Debt means having the same enemy
What do working people in Greece, Ghana, Detroit and Puerto Rico have in common?
They are all exploited by imperialist finance capital. Now, in 2015, all are targets of big capital’s class war. From Wall Street to London, Paris and Frankfurt, the banks and the national states that ride shotgun for their interests are using the debt crisis to squeeze every last ounce of profit out of workers’ labor power.
Workers all over the capitalist globe face severe cutbacks in whatever social programs still exist. At the same time, workers still feel the economic disaster of the capitalist crisis that exploded during 2007 and 2008 and continues without relief. This means high unemployment rates and an increase of those living in extreme poverty.
In each of the four places named above, the workers face both class and national oppression, the latter taking the form of a lack of both national sovereignty and economic self-determination.

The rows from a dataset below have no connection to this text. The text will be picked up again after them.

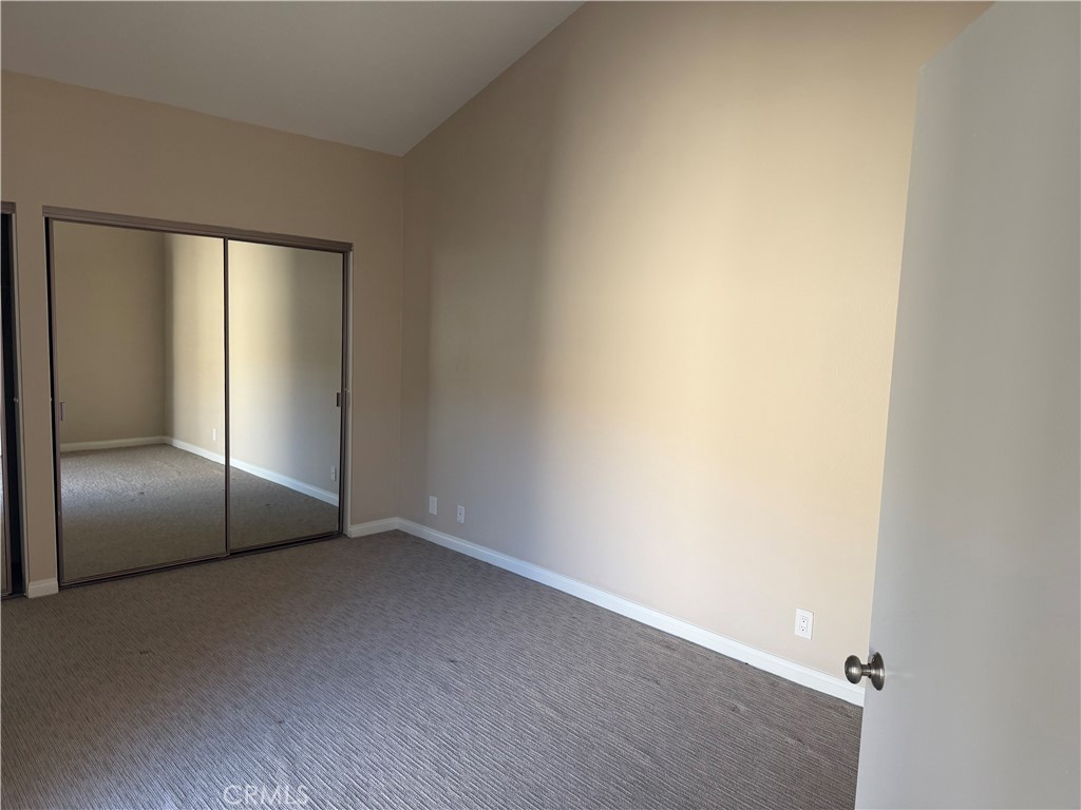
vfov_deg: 56.8
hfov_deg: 71.6
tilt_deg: -6.2
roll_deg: -2.0
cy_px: 405
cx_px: 540
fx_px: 749
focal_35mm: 24
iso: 160
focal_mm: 6.76
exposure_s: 1/121
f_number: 1.78
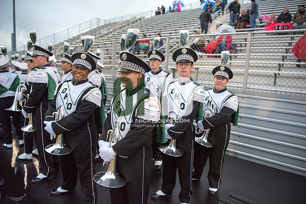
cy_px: 102
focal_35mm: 24
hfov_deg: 73.7
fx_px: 204
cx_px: 153
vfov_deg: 53.2
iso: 2000
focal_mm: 24
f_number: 3.2
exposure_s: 1/800
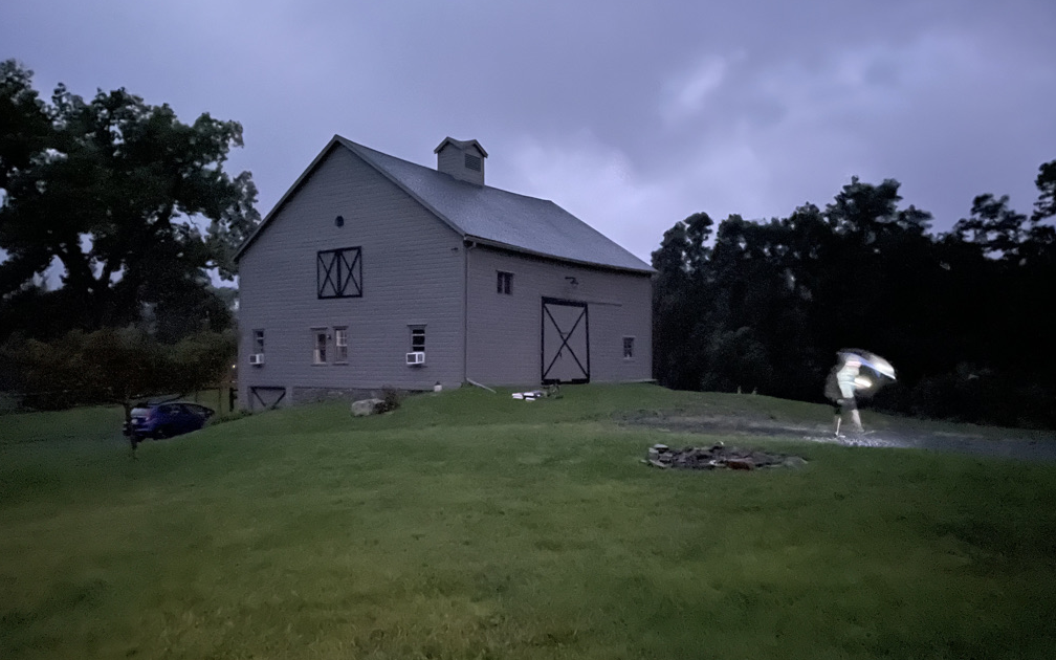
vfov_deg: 44.5
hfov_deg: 66.5
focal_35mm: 28
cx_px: 530
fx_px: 806
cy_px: 364
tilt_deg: -0.1
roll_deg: +0.2
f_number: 1.6
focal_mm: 4.2
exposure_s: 1/4
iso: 3200
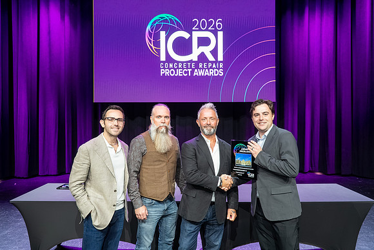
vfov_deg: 49.0
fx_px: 274
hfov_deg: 68.6
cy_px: 125
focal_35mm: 26
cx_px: 187
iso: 3200
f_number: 5.6
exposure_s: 1/125
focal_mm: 26
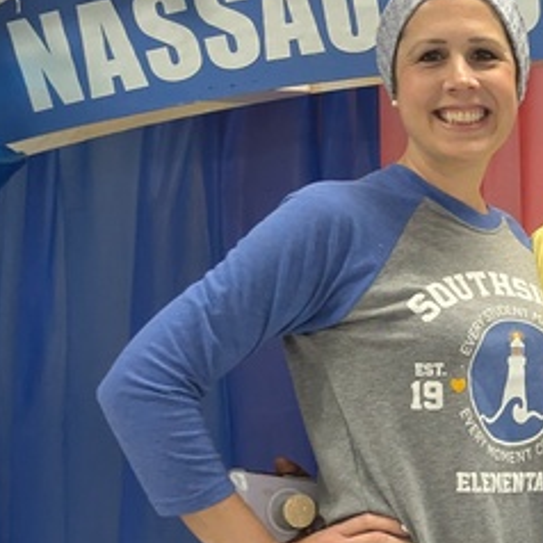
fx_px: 1686
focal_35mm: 95
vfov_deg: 18.2
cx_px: 755
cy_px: 371
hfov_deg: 17.0
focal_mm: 5.43
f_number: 1.89
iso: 494
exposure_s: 1/120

According to ghanaweb.com on July 8, the International Monetary Fund insisted that Ghana’s government reduce spending for salaries of public workers. Health workers who had successfully completed two- and three-year education programs and served for a year in the national health service are now unemployed. Dictating that decision to Ghana hurts both the health workers and most of the 27 million people living there.
The United States is the major decider in the IMF — which makes up one-third of the European Union’s “Troika” that has been persecuting Greek workers.
Detroit was once the model for a working-class city in the U.S., home to the country’s automobile industry where the United Auto Workers set the tone for the best union contracts. Since restructuring and outsourcing, a weakened UAW and the “Great Recession,” this now 83 percent Black city has lost half its population, plunging it into poverty. Unable to repay the debt that predatory banks foisted on it and headed toward bankruptcy, Detroit’s city government was forced to cede rule to a state-appointed manager. His role was to assure that repaying the banks had priority over saving pensions, city jobs, education and social services.
As Berta Joubert-Ceci wrote in the July 16 issue of this newspaper, workers in Puerto Rico — a country that has been a colony of U.S. imperialism for the past 117 years — face a similar debt attack to that haunting Greece, Ghana and Detroit, despite its different political status. Puerto Rico now owes $72 billion to its creditors, and its colonial governor admits the country is unable to pay it.
The colonial laws controlling Puerto Rico forbid it from declaring bankruptcy. That means it can’t even do what Detroit did to write down some of the debt — not that this helped Detroit’s workers. Those who would “manage” Puerto Rico’s debt have more or less the same recipe as those imposing “austerity” all over the globe: Lower the $7.25 minimum wage; privatize public property; cut education, health care and social services; and prioritize paying the predatory banks. Puerto Rico is tied to the dollar like Greece is to the euro — unable to control its own currency. Additionally, it has the added burden of U.S. political domination.
Greece has been the focus of attention worldwide these past few weeks. An announced deal — which hasn’t yet been ratified in either Athens or Berlin — imposes even more sacrifices and hardships on the Greek working class. As in the other areas, this is done with the collaboration of the local ruling class, which is as anti-worker as are the foreign banks.
These four examples in four different parts of the world clearly show that the bosses and bankers have used the debt to wage war on the working class. The first step toward a successful fightback is the realization that workers all over the world face the same enemy and have the same interests in defeating that enemy.